AVAILABLE DATA

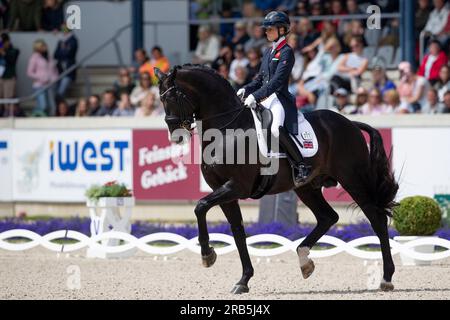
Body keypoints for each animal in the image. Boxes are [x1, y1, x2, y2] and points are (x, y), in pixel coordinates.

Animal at [154, 64, 398, 296]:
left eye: (172, 97)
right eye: (161, 99)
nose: (176, 135)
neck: (227, 130)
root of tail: (351, 123)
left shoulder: (236, 187)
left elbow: (201, 206)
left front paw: (207, 255)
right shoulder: (224, 191)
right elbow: (237, 231)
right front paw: (243, 280)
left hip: (352, 179)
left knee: (376, 219)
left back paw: (386, 278)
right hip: (307, 188)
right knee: (328, 217)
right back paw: (305, 261)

DIRECTIONS
If a line in the data contains the string "right", copy it.

EXPECTED OUTPUT
right eye: (161, 99)
right shoulder: (224, 191)
right elbow: (237, 231)
right front paw: (243, 280)
right hip: (307, 188)
right knee: (328, 217)
right back paw: (305, 261)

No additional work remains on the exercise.